*TAREFA PROPOSTA*. Por favor, cite literalmente o trecho da notícia sobre o mercado de café que começa em "Na Bolsa de Londres, os" e termina em "da oferta nacional.", incluindo essas palavras.

*TRECHO EXTRAÍDO*.

══════

Após registrar três dias consecutivos de alta na Bolsa de Nova York nesta semana, os preços do café arábica encerraram o pregão de quinta-feira (8) em baixa. As posições mais negociadas recuaram entre 185 e 310 pontos, ou pouco mais de 0,3%, com o contrato de março a 372,35 e o de maio a 352,85 cents de dólar por libra-peso.
Na Bolsa de Londres, os preços do robusta também recuaram, dando continuidade ao movimento observado nos últimos dias. As quedas variaram de US$ 10,00 a US$ 11,00 por tonelada, com o março fechando a US$ 3928,00 e o maio a US$ 3866,00.
O mercado de café teve um dia de movimentações técnicas, ajustes e realização de lucros, especialmente no arábica, que acumulou ganhos expressivos nos últimos dias. Contudo, os fundamentos ainda oferecem um suporte significativo aos preços, tanto nos contratos futuros quanto no mercado físico.
O clima no Brasil está sendo monitorado com atenção, pois, apesar da quantidade de chuvas, estas têm sido irregulares e mal distribuídas. Regiões cafeeiras importantes estão novamente enfrentando as consequências das adversidades, o que coloca em dúvida o real tamanho da oferta nacional.
Adicionalmente, a produção da Colômbia em 2025 caiu 2,3%, o que também impactou os traders nos últimos dias e deverá permanecer como um fator de atenção. Da mesma forma, as relações entre EUA e Colômbia se deterioraram após os acontecimentos na Venezuela.
MERCADO FÍSICO
No Brasil, os preços do café no mercado físico também apresentaram queda, uma vez que, enquanto os futuros nas bolsas caíram, o dólar manteve-se estável em relação ao real, não conseguindo, portanto, compensar a baixa nos futuros.
As perdas mais significativas, no entanto, foram pontuais, como em Araguari, onde o arábica tipo 6 bebida dura caiu 2,89%, valendo R$ 2350,00 por saca, e em Machado, com uma queda de 1,74%, alcançando R$ 2260,00. Ambas as localidades estão em Minas Gerais.
No cereja descascado, a maioria das praças pesquisadas pelo Notícias Agrícolas permaneceu estável, enquanto Guaxupé registrou uma queda de 0,85%, assim como Campos Gerais, com preços a R$ 2323,00 e R$ 2335,00 por saca, respectivamente.
As novas transações no mercado brasileiro já estavam lentas com os preços elevados, e nesta quinta-feira tornaram-se ainda mais escassas.
“Os produtores, em sua maioria, ainda não retornaram ao mercado. Não demonstram disposição de venda nas bases oferecidas pelos compradores. Há um grande interesse de compra para todos os tipos de café”, afirma o diretor do Escritório Carvalhaes, Eduardo Carvalhaes.

══════

*DADOS FORNECIDOS*.
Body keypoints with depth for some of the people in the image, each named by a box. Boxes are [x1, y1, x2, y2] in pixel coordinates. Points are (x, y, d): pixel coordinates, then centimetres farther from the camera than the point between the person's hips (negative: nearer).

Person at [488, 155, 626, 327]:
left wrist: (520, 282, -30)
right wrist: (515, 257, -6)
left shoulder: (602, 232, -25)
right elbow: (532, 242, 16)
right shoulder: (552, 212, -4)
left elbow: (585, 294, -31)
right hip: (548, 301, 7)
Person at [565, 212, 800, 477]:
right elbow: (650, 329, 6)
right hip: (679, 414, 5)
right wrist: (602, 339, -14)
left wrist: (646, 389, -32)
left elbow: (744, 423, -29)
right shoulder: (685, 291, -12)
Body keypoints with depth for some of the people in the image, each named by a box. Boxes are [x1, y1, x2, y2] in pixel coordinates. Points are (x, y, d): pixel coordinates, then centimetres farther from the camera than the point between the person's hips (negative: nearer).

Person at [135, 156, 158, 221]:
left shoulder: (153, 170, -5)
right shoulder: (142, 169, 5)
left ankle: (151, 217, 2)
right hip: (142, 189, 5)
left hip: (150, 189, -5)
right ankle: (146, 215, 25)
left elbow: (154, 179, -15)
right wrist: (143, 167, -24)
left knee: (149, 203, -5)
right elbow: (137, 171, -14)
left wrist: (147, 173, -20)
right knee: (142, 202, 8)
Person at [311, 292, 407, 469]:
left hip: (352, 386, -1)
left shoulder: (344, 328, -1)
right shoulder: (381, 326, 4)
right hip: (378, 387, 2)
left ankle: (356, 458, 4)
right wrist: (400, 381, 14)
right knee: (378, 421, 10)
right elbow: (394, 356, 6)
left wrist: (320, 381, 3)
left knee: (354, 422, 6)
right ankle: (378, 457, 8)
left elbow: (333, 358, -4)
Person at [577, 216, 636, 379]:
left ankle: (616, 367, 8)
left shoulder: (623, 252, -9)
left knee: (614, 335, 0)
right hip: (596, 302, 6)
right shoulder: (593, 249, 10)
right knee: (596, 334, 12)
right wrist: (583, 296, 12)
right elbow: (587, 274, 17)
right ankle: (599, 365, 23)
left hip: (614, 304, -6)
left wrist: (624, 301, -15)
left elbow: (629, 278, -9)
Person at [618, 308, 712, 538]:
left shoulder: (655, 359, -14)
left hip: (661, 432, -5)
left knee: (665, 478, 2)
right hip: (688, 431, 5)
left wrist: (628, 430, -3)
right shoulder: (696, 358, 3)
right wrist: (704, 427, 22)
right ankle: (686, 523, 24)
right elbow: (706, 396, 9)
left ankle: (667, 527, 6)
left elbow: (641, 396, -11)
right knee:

══════

*RESPOSTA DO EXERCÍCIO*.
Na Bolsa de Londres, os preços do robusta também recuaram, dando continuidade ao movimento observado nos últimos dias. As quedas variaram de US$ 10,00 a US$ 11,00 por tonelada, com o março fechando a US$ 3928,00 e o maio a US$ 3866,00.
O mercado de café teve um dia de movimentações técnicas, ajustes e realização de lucros, especialmente no arábica, que acumulou ganhos expressivos nos últimos dias. Contudo, os fundamentos ainda oferecem um suporte significativo aos preços, tanto nos contratos futuros quanto no mercado físico.
O clima no Brasil está sendo monitorado com atenção, pois, apesar da quantidade de chuvas, estas têm sido irregulares e mal distribuídas. Regiões cafeeiras importantes estão novamente enfrentando as consequências das adversidades, o que coloca em dúvida o real tamanho da oferta nacional.